Le procureur du syndicat attire l’attention de l’arbitre sur la décision de la Cour suprême du Canada dans Cabiabman c. Industrielle – Alliance Cie d’Assurances sur la Vie [2004] 3 R.C.S. 195. Cette décision se distingue en autant que la Cour suprême du Canada a reconnu, dans le contexte d’un contrat d’emploi individuel, qu’une suspension administrative ne peut être sans solde. Dans ce cas là il s’agissait, au départ, d’une poursuite pour congédiement sans cause juste et suffisante. La cour a reconnu que la jurisprudence en matière de conventions collectives est différente, sans pour autant se prononcer contre les décisions arbitrales mentionnées. Il ne s’agit donc pas d’une décision judiciaire qui s’est penchée directement sur les principes qui s’appliquent dans un cas comme celui ci, ou l’employé syndiqué a l’avantage d’une convention collective et le droit de déposer un grief qui peut mener a sa réintégration, avec ou sans solde, selon les faits particuliers du dossier.

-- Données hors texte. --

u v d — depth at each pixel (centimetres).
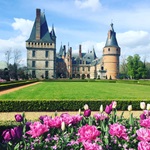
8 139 396
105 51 11319
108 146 450
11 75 9131
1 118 1385
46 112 1606
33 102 1639
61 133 511
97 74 12912
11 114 1530
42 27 10475
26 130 534
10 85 3556
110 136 479
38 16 10312
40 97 2130
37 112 1602
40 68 10288
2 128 807
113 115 636
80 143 447
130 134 532
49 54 10331
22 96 2219
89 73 13738
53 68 10356
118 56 11344
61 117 501
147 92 2928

Dans un premier temps, l’arbitre accueille la prétention que la réclamation en l’espèce est chose jugée. Dans la décision BACFC 3311, l’arbitre a rejeté le grief du plaignant qui cherchait à faire casser, avec dédommagement, la décision de l’employeur de le suspendre sans solde en attendant le résultat des accusations criminelles portées contre lui. Il s’agit du même syndicat, du même employeur, du même plaignant et du même litige. Il n’y a donc pas lieu de ré-entendre le même grief.

Alternativement, pour les motifs exprimés ci-haut, le même résultat se justifie même s’il ne s’agit pas de chose jugée. Compte tenu des faits en l’espèce, je ne considère pas qu’il y a lieu de mettre sur le dos de la corporation le prix très cher du jugement douteux démontré par le plaignant dans le choix de ses amis et de ses activités, des choix qui ont clairement entraîné la nécessité de le mettre en suspension administrative pour protéger les intérêts de la corporation, une société de haute visibilité qui exploite une entreprise très sensible à la sécurité. En fin de compte, le plaignant est la victime de sa propre indiscrétion.

Pour ces motifs le grief est rejeté.